Trump should take note. Since Washington shifted to strategic competition with China in his first term, U.S. tariffs, sanctions, and export controls have spurred Xi to double down on indigenous innovation. Beijing’s strategy is to localize supply chains and make other countries more dependent on China. The signs are promising for Beijing. Many leading economies now trade with China more than ever, while state subsidies and massive R&D spending have established the country’s dominance in critical sectors such as batteries, drones, and solar panels.

These investments are paying dividends for Chinese diplomacy with the U.S. A major issue in Gyeongju will be Beijing’s new export controls on rare earths, which China dominates and both the U.S. and world depend on for advanced manufacturing.

China’s vulnerabilities are real. It still relies on U.S. inputs in key areas, including industrial software, where the White House is considering new curbs. But similar restrictions on semiconductors spurred Chinese advances. It also faces demographic headwinds, sluggish consumption, and a property slump. Yet the Chinese economy continues to grow, and Xi views these challenges as long-term issues that can be solved through innovation.

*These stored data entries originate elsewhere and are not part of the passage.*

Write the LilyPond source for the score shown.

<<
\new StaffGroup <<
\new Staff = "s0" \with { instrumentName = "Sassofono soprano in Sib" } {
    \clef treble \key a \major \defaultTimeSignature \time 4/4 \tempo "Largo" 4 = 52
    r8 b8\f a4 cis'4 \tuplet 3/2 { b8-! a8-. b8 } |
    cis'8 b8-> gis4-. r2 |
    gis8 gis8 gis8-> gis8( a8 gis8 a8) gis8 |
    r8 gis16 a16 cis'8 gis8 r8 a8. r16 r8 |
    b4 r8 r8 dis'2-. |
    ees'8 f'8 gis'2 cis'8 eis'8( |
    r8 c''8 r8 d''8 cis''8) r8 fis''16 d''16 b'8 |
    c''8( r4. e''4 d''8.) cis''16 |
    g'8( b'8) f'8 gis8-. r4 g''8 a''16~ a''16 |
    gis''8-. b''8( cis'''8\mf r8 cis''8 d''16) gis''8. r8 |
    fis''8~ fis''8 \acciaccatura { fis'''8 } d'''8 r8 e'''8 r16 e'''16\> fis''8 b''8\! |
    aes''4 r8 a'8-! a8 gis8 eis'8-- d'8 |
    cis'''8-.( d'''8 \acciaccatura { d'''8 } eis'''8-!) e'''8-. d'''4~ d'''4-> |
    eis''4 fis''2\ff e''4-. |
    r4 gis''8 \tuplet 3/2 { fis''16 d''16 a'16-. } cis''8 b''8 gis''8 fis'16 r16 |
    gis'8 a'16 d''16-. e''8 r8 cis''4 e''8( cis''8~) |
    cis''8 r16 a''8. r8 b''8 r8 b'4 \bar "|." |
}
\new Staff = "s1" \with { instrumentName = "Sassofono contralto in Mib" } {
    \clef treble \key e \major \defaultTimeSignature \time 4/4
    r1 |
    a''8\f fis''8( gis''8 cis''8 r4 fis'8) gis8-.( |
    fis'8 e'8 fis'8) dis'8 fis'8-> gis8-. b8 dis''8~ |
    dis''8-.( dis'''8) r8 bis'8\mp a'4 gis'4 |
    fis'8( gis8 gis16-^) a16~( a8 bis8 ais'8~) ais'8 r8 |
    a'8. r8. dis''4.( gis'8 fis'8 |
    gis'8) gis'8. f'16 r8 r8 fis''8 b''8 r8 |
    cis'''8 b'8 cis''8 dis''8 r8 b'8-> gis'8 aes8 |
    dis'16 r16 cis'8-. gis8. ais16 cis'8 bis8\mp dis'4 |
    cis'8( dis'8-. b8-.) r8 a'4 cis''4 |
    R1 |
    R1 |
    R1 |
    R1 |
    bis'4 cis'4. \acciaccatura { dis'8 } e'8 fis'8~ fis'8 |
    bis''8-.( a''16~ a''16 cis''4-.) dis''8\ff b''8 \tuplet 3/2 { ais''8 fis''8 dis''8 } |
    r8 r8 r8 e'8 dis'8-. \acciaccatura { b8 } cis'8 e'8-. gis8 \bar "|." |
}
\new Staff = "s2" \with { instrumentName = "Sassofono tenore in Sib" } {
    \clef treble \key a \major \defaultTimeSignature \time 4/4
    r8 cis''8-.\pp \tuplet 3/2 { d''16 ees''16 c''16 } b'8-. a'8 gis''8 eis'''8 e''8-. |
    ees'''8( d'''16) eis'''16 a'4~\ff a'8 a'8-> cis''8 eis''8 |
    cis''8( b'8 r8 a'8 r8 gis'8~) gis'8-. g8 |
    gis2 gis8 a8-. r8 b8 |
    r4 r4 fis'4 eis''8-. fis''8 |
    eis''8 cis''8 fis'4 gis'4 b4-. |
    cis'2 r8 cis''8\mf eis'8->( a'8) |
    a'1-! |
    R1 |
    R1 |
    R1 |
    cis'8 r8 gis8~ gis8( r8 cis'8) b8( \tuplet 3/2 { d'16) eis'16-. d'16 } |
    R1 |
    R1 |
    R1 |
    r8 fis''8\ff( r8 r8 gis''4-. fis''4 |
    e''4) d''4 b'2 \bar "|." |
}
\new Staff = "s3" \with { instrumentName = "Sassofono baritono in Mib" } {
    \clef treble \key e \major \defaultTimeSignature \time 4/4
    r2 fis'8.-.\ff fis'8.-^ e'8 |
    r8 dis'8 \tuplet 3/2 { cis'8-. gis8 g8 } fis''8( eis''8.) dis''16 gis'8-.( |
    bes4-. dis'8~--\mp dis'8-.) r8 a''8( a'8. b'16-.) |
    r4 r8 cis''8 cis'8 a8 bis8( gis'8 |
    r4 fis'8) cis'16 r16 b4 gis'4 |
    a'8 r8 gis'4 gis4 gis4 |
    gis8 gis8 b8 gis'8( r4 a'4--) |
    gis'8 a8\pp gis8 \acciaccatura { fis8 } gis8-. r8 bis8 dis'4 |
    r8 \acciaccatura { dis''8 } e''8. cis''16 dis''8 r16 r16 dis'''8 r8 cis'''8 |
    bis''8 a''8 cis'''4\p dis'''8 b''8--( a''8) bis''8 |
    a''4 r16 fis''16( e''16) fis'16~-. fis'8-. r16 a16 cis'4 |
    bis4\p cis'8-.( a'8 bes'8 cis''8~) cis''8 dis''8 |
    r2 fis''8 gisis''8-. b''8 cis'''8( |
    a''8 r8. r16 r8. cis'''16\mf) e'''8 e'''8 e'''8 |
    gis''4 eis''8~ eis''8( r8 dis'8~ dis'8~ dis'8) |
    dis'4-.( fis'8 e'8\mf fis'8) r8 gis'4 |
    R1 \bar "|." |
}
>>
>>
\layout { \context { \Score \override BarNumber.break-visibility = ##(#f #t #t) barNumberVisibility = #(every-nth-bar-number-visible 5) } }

His Party declared this week that “long-term favorable conditions and trends remain unchanged,” pledging to “maintain strategic resolve” against external shocks. A confident authoritarian can endure more pain than any elected leader.

If Trump wants success in South Korea, he should lower expectations. At best, the key takeaways will be Beijing pausing export controls and signing off on TikTok in return for deferred tariffs and greater access to U.S. technology. Trump’s long-planned visit to China early next year may yield further deliverables, but a grand bargain is unlikely.

For better deals in the future, Trump should study Xi’s playbook. Washington must cut its dependencies on China by revitalizing domestic manufacturing, investing in STEM talent, and diversifying supply chains with allies and partners. The $8.5 billion rare earths pact with Australia signed last Monday and subsequent deals with Southeast Asian nations are steps in that direction.

Ulimately, Trump is up against a leader at the height of his power, determined to reshape the global economy and international order on China’s terms. Xi is neither weak nor worried. That will make any negotiations on Thursday, and in the months to come, that much harder.